O dia chegou: depois de um dos anos mais importantes da história recente da Fórmula 1, depois de penalizações, de acidentes, de discussões entre os diretores da Mercedes e da Red Bull, Lewis Hamilton e Max Verstappen decidiam finalmente quem era o novo campeão do mundo. O primeiro podia ultrapassar Michael Schumacher, carimbar o oitavo título e tornar-se o piloto mais bem sucedido de sempre; o segundo podia ganhar o Mundial pela primeira vez, ser o quarto mais jovem a alcançá-lo e provar que é mesmo a next big thing no automobilismo.
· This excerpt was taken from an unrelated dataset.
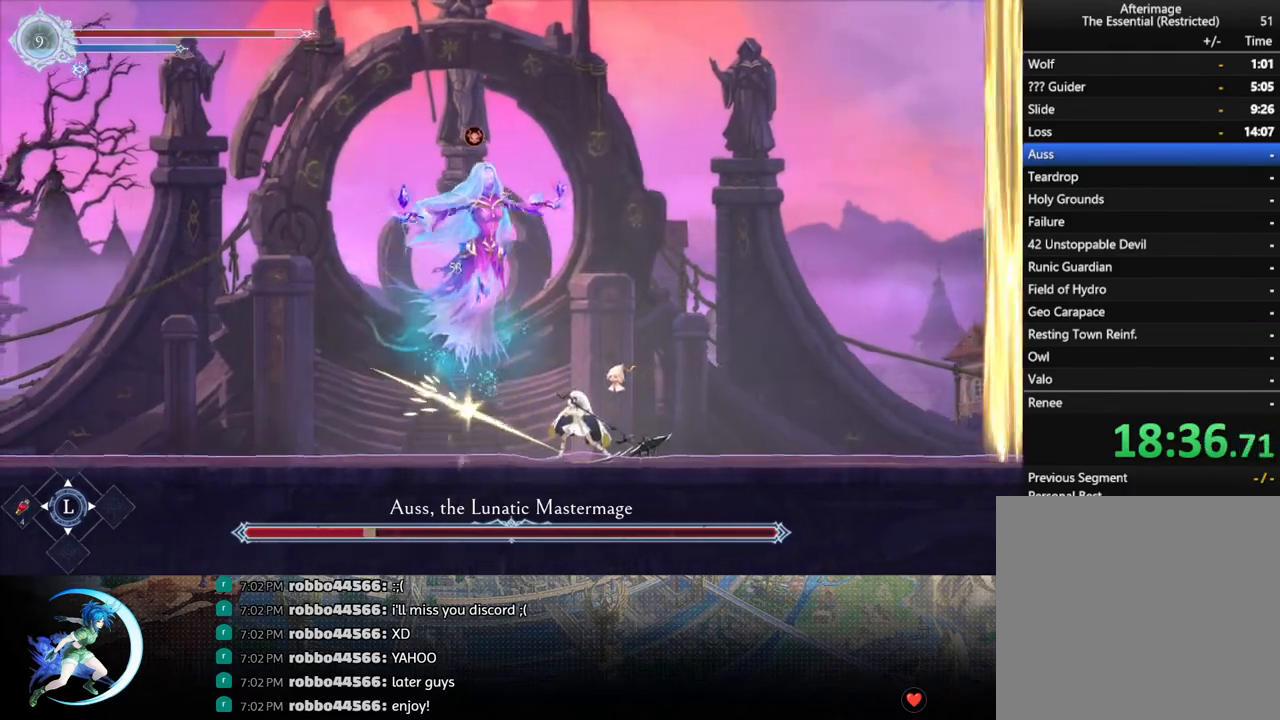
{"buttons": ["DPAD_DOWN"], "left_stick": "center", "right_stick": "center", "events": [[133, "DPAD_DOWN", "down"], [133, "TRIANGLE", "up"], [217, "DPAD_DOWN", "up"], [283, "TRIANGLE", "down"], [433, "TRIANGLE", "up"], [467, "DPAD_DOWN", "down"]]}
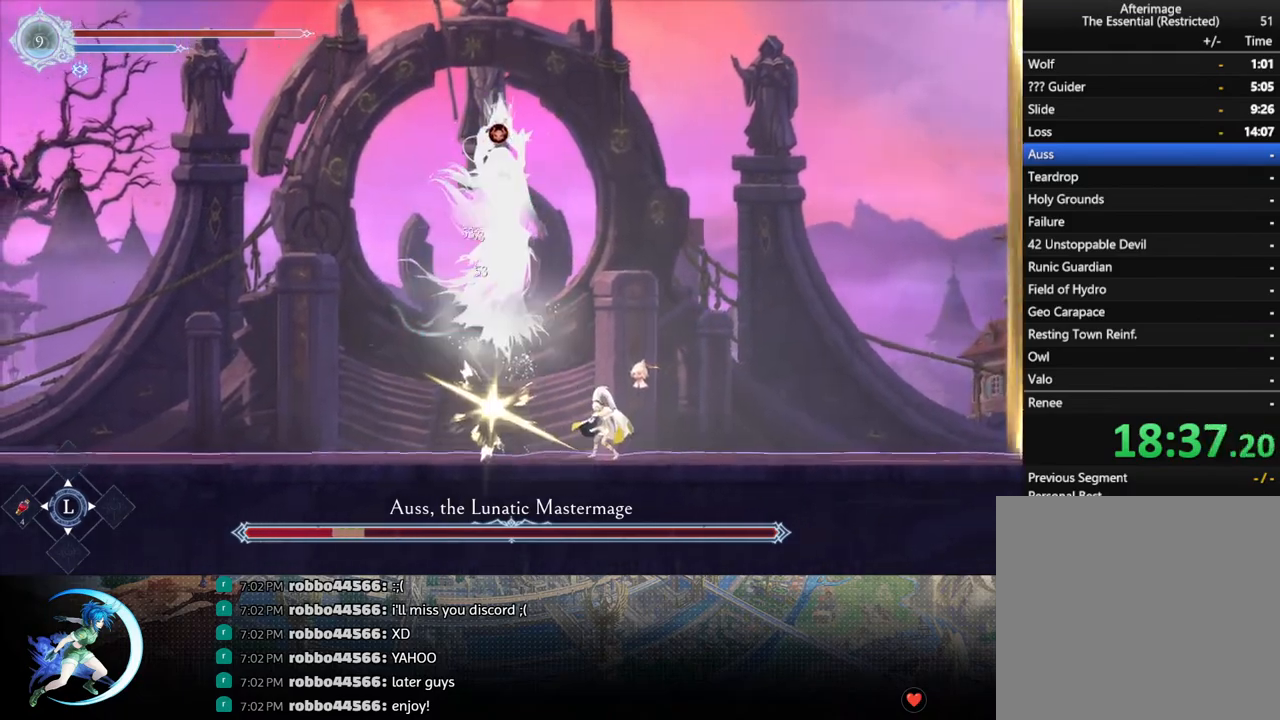
{"buttons": ["TRIANGLE"], "left_stick": "center", "right_stick": "center", "events": [[33, "DPAD_DOWN", "up"], [117, "TRIANGLE", "down"], [300, "TRIANGLE", "up"], [317, "DPAD_DOWN", "down"], [367, "DPAD_DOWN", "up"], [467, "TRIANGLE", "down"]]}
Hamilton e Verstappen chegavam ao decisivo Grande Prémio de Abu Dhabi completamente empatados no topo da classificação geral com 369.5 pontos — algo que não acontecia desde 1974, quando Emerson Fittipaldi e Clay Regazzoni também entraram totalmente igualados para a última corrida, sendo que o brasileiro acabou por levar a melhor. Com a certeza de que o dia 12 de dezembro de 2021 ia entrar na história do desporto, nem que fosse pelo facto de o mundo inteiro estar novamente a olhar para a Fórmula 1, os dois pilotos encerravam o Campeonato do Mundo com a sombra de um eventual acidente que pudesse desvirtuar a competição.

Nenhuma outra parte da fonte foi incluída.